Depuis que la Chine a strictement interdit le trading de monnaies virtuelles en 2021, la gestion des Cryptoactifs concernés est devenue un grand défi. Récemment, le Bureau de la sécurité publique de Pékin a collaboré avec la Bourse des droits de propriété de Pékin (Bourse de Pékin) pour créer un mécanisme de coopération pour la gestion des Cryptoactifs concernés. Le processus principal est le suivant : les autorités de la sécurité publique confient les Cryptoactifs concernés à la Bourse de Pékin pour traitement, qui sélectionne des institutions de services professionnelles pour effectuer des opérations telles que le test, la réception et la transmission des Cryptoactifs concernés, et les vend ensuite publiquement par l’intermédiaire d’institutions de transfert à Hong Kong. L’émergence de ce dernier plan marque une étape importante pour la Chine dans la gestion des Cryptoactifs concernés.

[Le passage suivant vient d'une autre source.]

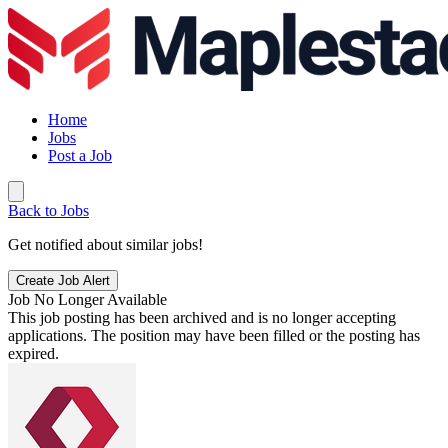
Home
Jobs
Post a Job
Back to Jobs
Get notified about similar jobs!
Create Job Alert
Job No Longer Available
This job posting has been archived and is no longer accepting
applications. The position may have been filled or the posting has
expired.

Conformément à la conception du processus, la collaboration intersectorielle établie par accord peut garantir que les étapes de transfert, de demande de prix, de transaction, de règlement et d’enregistrement des monnaies virtuelles sont effectuées de manière ordonnée. Après plusieurs démonstrations, toutes les préparations sont prêtes, le 29 mars, l’équipe juridique a guidé la succursale de Shunyi pour signer l’« Accord sur les activités de traitement des monnaies virtuelles » avec la Bourse de Pékin.

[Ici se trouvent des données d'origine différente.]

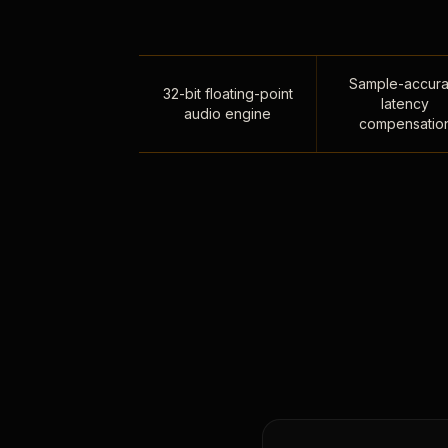
Sample-accura
32-bit floating-point
latency
audio engine
compensatio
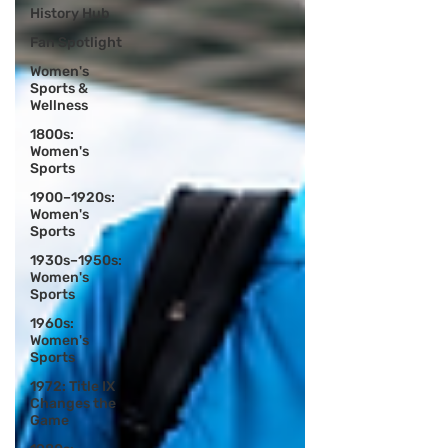
History Hub
Fan Spotlight
Women's
Sports &
Wellness
1800s:
Women's
Sports
1900–1920s:
Women's
Sports
1930s–1950s:
Women's
Sports
1960s:
Women's
Sports
1972: Title IX
Changes the
Game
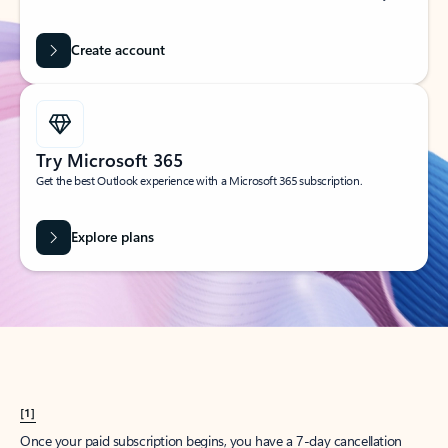
Create account
Try Microsoft 365
Get the best Outlook experience with a Microsoft 365 subscription.
Explore plans
[1]
Once your paid subscription begins, you have a 7-day cancellation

Le 3 août, des informations circulent dans la communauté selon lesquelles “la Chine a de nouveau annoncé l’interdiction officielle des transactions et du minage de cryptoactifs” pourraient être des fausses nouvelles, aucune interdiction pertinente n’ayant été annoncée récemment. Le gouvernement chinois avait déjà interdit complètement les activités de minage de cryptoactifs en 2021.
Un initié a déclaré lors d’une interview liée aux stablecoins que la Chine n’a pas encore de blockchain publique influente à l’échelle mondiale. Un autre initié a suggéré que la construction d’une blockchain publique de niveau national devrait être dirigée par des entreprises d’État, tandis que la construction de blockchains publiques au niveau industriel pourrait ouvrir la concurrence sur le marché. Un initié a déclaré : la blockchain publique est l’infrastructure pour l’émission de stablecoins, et elle est significative et indispensable pour construire un système d’infrastructure financière autonome, contrôlable, sûr et efficace à l’ère de la finance numérique.

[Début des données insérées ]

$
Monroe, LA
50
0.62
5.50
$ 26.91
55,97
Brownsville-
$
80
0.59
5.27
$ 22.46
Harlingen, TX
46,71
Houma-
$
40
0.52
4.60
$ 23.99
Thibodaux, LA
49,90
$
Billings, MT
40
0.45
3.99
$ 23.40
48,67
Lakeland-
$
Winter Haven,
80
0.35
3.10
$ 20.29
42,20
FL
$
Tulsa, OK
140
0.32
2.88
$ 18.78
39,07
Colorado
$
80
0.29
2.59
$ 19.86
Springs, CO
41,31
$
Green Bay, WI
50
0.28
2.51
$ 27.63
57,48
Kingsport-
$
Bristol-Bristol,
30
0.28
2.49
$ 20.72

Une personne familière avec les politiques a déclaré : les stablecoins doivent être émis sur une plateforme d’échange publique, et le problème actuel est qu’aucune plateforme d’échange publique influente n’existe en Chine, que ce soit à Hong Kong ou sur le continent. Si l’on utilise une plateforme d’échange publique américaine, des risques politiques comme la confrontation entre la Chine et les États-Unis pourraient surgir à l’avenir, et cela pourrait entraîner un “étouffement”. La prochaine étape consiste à renforcer les investissements dans les blockchains publiques (c’est-à-dire les plateformes d’échange publiques), avec un contrôle autonome et une construction par niveaux. Par exemple, la construction de plateformes d’échange publiques nationales devrait être dirigée par des entreprises d’État centrales, la construction de plateformes d’échange publiques sectorielles pourrait être ouverte à la concurrence sur le marché, et la construction de plateformes d’échange publiques de scénarios serait entièrement soumise à la concurrence du marché. Un autre initié a suggéré.
La Chine explore les mécanismes de traitement des bitcoins impliqués dans des affaires, et la Bourse de Pékin a lancé un nouveau plan, montrant que la Chine, tout en interdisant strictement les transactions de monnaie virtuelle, cherche également activement à réglementer le traitement des actifs cryptographiques impliqués. Cette initiative contribue non seulement à améliorer le cadre juridique de la Chine, mais fournit également un modèle pour la gestion future des actifs numériques qui pourraient apparaître.